Data science methodologies for discovering drugs and targets in amyotrophic lateral sclerosis
Lead Supervisor
Dr Sophia Tsoka
Reader in Bioinformatics
Faculty of Natural, Mathematical & Engineering Sciences
King’s College London
sophia.tsoka@kcl.ac.uk
Co-supervisor
Prof Khuloud Al-Jamal, Dr Jemeen Sreedharan
Project Details
Amyotrophic Lateral Sclerosis (ALS) is a neurodegenerative condition with adverse prognosis and limited therapeutic options at present. Despite research efforts, aetiology remains elusive and drug development efforts are confounded by the lack of accurate monitoring markers [1]. Disease heterogeneity, late-stage recruitment into pharmaceutical trials, and inclusion of phenotypically admixed patient cohorts are some of the key barriers to successful clinical trials. Computational methods offer promising avenues to facilitate and improve the evaluation of diagnostic and prognostic markers, as well as to suggest efficient drugs.
This project will focus on exploratory models based on network analysis [2] and predictive methods based on machine learning [3]. The key targets of the workplan will focus on: (i) building protein interaction networks for ALS omic datasets and analysing to derive specific molecular targets, (ii) integrated analysis of omic and clinical data via machine learning to derive prognostic markers (for example see [4]), and (iii) performing drug repurposing tasks to propose suitable ligands for ALS targets with pharmaceutical potential. Below an indication of implementation tasks is outlined.

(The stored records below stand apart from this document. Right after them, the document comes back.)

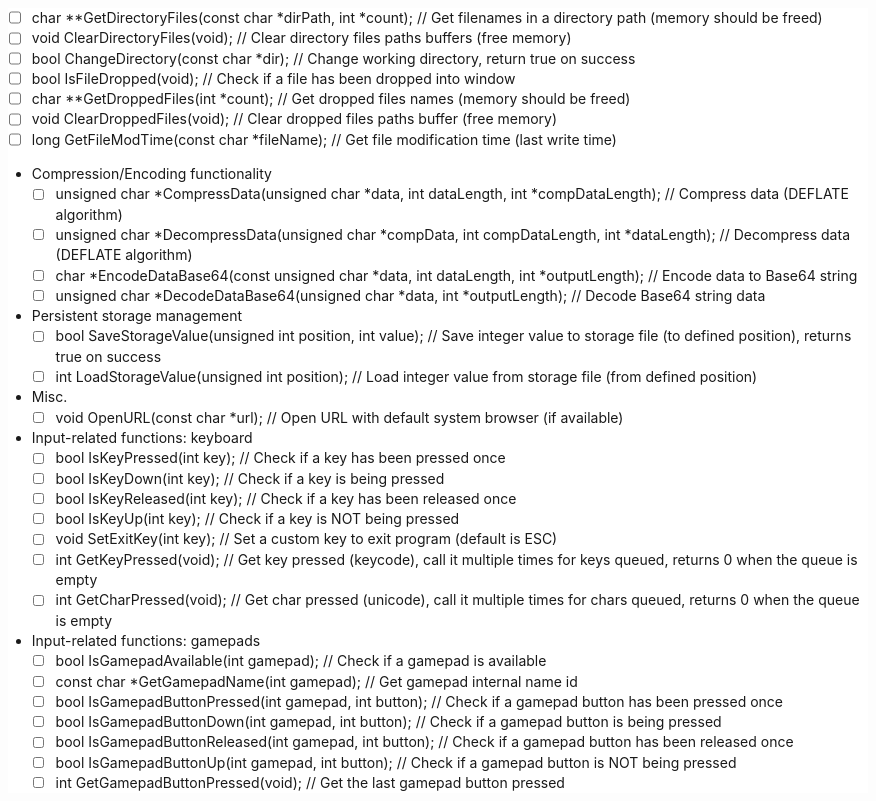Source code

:   - [ ] char **GetDirectoryFiles(const char *dirPath, int *count);              // Get filenames in a directory path (memory should be freed)
  - [ ] void ClearDirectoryFiles(void);                                         // Clear directory files paths buffers (free memory)
  - [ ] bool ChangeDirectory(const char *dir);                                  // Change working directory, return true on success
  - [ ] bool IsFileDropped(void);                                               // Check if a file has been dropped into window
  - [ ] char **GetDroppedFiles(int *count);                                     // Get dropped files names (memory should be freed)
  - [ ] void ClearDroppedFiles(void);                                           // Clear dropped files paths buffer (free memory)
  - [ ] long GetFileModTime(const char *fileName);                              // Get file modification time (last write time)
  
- Compression/Encoding functionality
  - [ ] unsigned char *CompressData(unsigned char *data, int dataLength, int *compDataLength);        // Compress data (DEFLATE algorithm)
  - [ ] unsigned char *DecompressData(unsigned char *compData, int compDataLength, int *dataLength);  // Decompress data (DEFLATE algorithm)
  - [ ] char *EncodeDataBase64(const unsigned char *data, int dataLength, int *outputLength);         // Encode data to Base64 string
  - [ ] unsigned char *DecodeDataBase64(unsigned char *data, int *outputLength);                      // Decode Base64 string data
  
- Persistent storage management
  - [ ] bool SaveStorageValue(unsigned int position, int value);                // Save integer value to storage file (to defined position), returns true on success
  - [ ] int LoadStorageValue(unsigned int position);                            // Load integer value from storage file (from defined position)
  
- Misc.
  - [ ] void OpenURL(const char *url);                                          // Open URL with default system browser (if available)

- Input-related functions: keyboard
  - [ ] bool IsKeyPressed(int key);                                             // Check if a key has been pressed once
  - [ ] bool IsKeyDown(int key);                                                // Check if a key is being pressed
  - [ ] bool IsKeyReleased(int key);                                            // Check if a key has been released once
  - [ ] bool IsKeyUp(int key);                                                  // Check if a key is NOT being pressed
  - [ ] void SetExitKey(int key);                                               // Set a custom key to exit program (default is ESC)
  - [ ] int GetKeyPressed(void);                                                // Get key pressed (keycode), call it multiple times for keys queued, returns 0 when the queue is empty
  - [ ] int GetCharPressed(void);                                               // Get char pressed (unicode), call it multiple times for chars queued, returns 0 when the queue is empty
  
- Input-related functions: gamepads
  - [ ] bool IsGamepadAvailable(int gamepad);                                   // Check if a gamepad is available
  - [ ] const char *GetGamepadName(int gamepad);                                // Get gamepad internal name id
  - [ ] bool IsGamepadButtonPressed(int gamepad, int button);                   // Check if a gamepad button has been pressed once
  - [ ] bool IsGamepadButtonDown(int gamepad, int button);                      // Check if a gamepad button is being pressed
  - [ ] bool IsGamepadButtonReleased(int gamepad, int button);                  // Check if a gamepad button has been released once
  - [ ] bool IsGamepadButtonUp(int gamepad, int button);                        // Check if a gamepad button is NOT being pressed
  - [ ] int GetGamepadButtonPressed(void);                                      // Get the last gamepad button pressed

Task 1: Integration of datasets from multiple biological resources. Public repositories will be used to construct a unified data resource for analysis. This resource will encompass multiple data resources such as genomic and interaction databases, metabolic and signalling pathways, functional annotations, as well as tissue profiling through RNA sequencing in ALS. The use of graph database frameworks will be explored as a scalable option that can handle data heterogeneity and integration well.

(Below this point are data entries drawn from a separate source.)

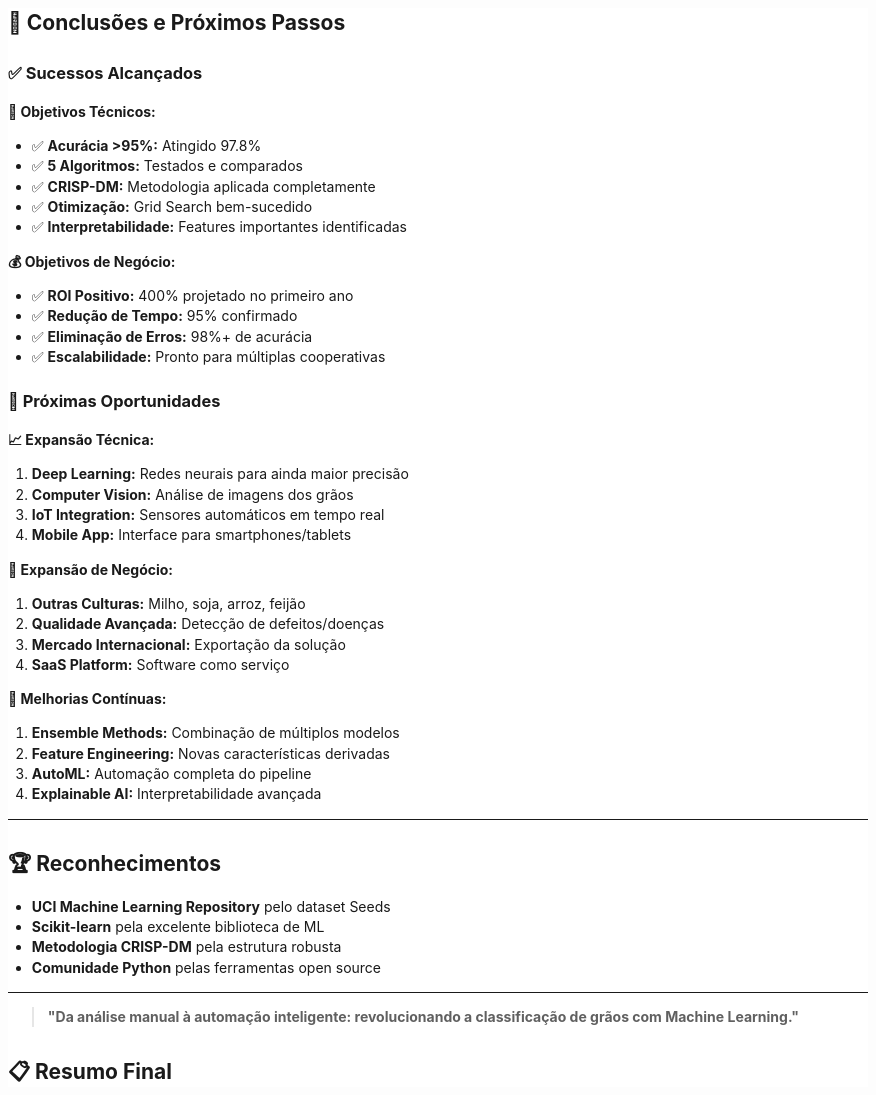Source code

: 
## 🎯 Conclusões e Próximos Passos

### ✅ **Sucessos Alcançados**

**🎯 Objetivos Técnicos:**
- ✅ **Acurácia >95%:** Atingido 97.8%
- ✅ **5 Algoritmos:** Testados e comparados  
- ✅ **CRISP-DM:** Metodologia aplicada completamente
- ✅ **Otimização:** Grid Search bem-sucedido
- ✅ **Interpretabilidade:** Features importantes identificadas

**💰 Objetivos de Negócio:**
- ✅ **ROI Positivo:** 400% projetado no primeiro ano
- ✅ **Redução de Tempo:** 95% confirmado
- ✅ **Eliminação de Erros:** 98%+ de acurácia
- ✅ **Escalabilidade:** Pronto para múltiplas cooperativas

### 🚀 **Próximas Oportunidades**

**📈 Expansão Técnica:**
1. **Deep Learning:** Redes neurais para ainda maior precisão
2. **Computer Vision:** Análise de imagens dos grãos
3. **IoT Integration:** Sensores automáticos em tempo real
4. **Mobile App:** Interface para smartphones/tablets

**🌾 Expansão de Negócio:**
1. **Outras Culturas:** Milho, soja, arroz, feijão
2. **Qualidade Avançada:** Detecção de defeitos/doenças  
3. **Mercado Internacional:** Exportação da solução
4. **SaaS Platform:** Software como serviço

**🔬 Melhorias Contínuas:**
1. **Ensemble Methods:** Combinação de múltiplos modelos
2. **Feature Engineering:** Novas características derivadas
3. **AutoML:** Automação completa do pipeline
4. **Explainable AI:** Interpretabilidade avançada

---

## 🏆 Reconhecimentos

- **UCI Machine Learning Repository** pelo dataset Seeds
- **Scikit-learn** pela excelente biblioteca de ML
- **Metodologia CRISP-DM** pela estrutura robusta
- **Comunidade Python** pelas ferramentas open source

---

> **"Da análise manual à automação inteligente: revolucionando a classificação de grãos com Machine Learning."**

## 📋 Resumo Final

Task 2: Analysis through detection of composite communities. Previously, we reported the development of combinatorial optimisation method for consensus graph clustering [5], where multilayer networks corresponding to diverse sources of interactions were combined to determine a single representative partition of composite communities. Here, extension of this work is envisaged so as to apply on drug and protein target interactions related to ALS.
Task 3: Link prediction in heterogeneous graphs through machine learning. We will model the above data, as integrated from various databases as a heterogeneous graph, where nodes could be genes, GO annotations and cell phenotypes, and the edges show the relationship among the nodes. With the recent advances in graph neural networks (e.g.,
graph convolutional networks), we are able to predict potential relationships among the nodes (i.e., link prediction) and thereby derive new associations between target genes in ALS and potential drugs
Overall, the project will include significant novelty both in terms of development of computational methodologies encompassing machine learning, combinatorial optimisation and graph data mining, as well as in offering clinical insights for prognosis and drug discovery for ALS.
Keywords: drug discovery, machine learning, protein interactions, network analysis
References
1. V. Grollemund et al. “Machine Learning in Amyotrophic Lateral Sclerosis: Achievements, Pitfalls, and Future Directions”, Front Neurosci. 2019 Feb 28;13:135., doi: 10.3389/fnins.2019.00135.
2. A.G. Thomspson et al, “Network Analysis of the CSF Proteome Characterizes Convergent Pathways of Cellular Dysfunction in ALS”, Front Neurosci. 2021 Mar 17;15:642324. doi: 10.3389/fnins.2021.642324
3. F. Faghri, et al. “Identification and prediction of ALS subgroups using machine learning”, medRxiv 2021.04.02.21254844, doi: https://doi.org/10.1101/2021.04.02.21254844.
4. E. Amiri Souri, A. Chenoweth, A. Cheung, S. N. Karagiannis, S. Tsoka, “Cancer Grade Model: a multi-gene machine learning-based risk classification for improving prognosis in breast cancer”, Br J Cancer. 2021 Aug;125(5):748-758. doi: 10.1038/s41416-021-01455-1.
5. Bennett, L., Kittas, A., Muirhead, G., Papageorgiou, L. G., Tsoka, S. Detection of composite communities in multiplex biological networks. Sci. Rep. 5, 10345, 2015.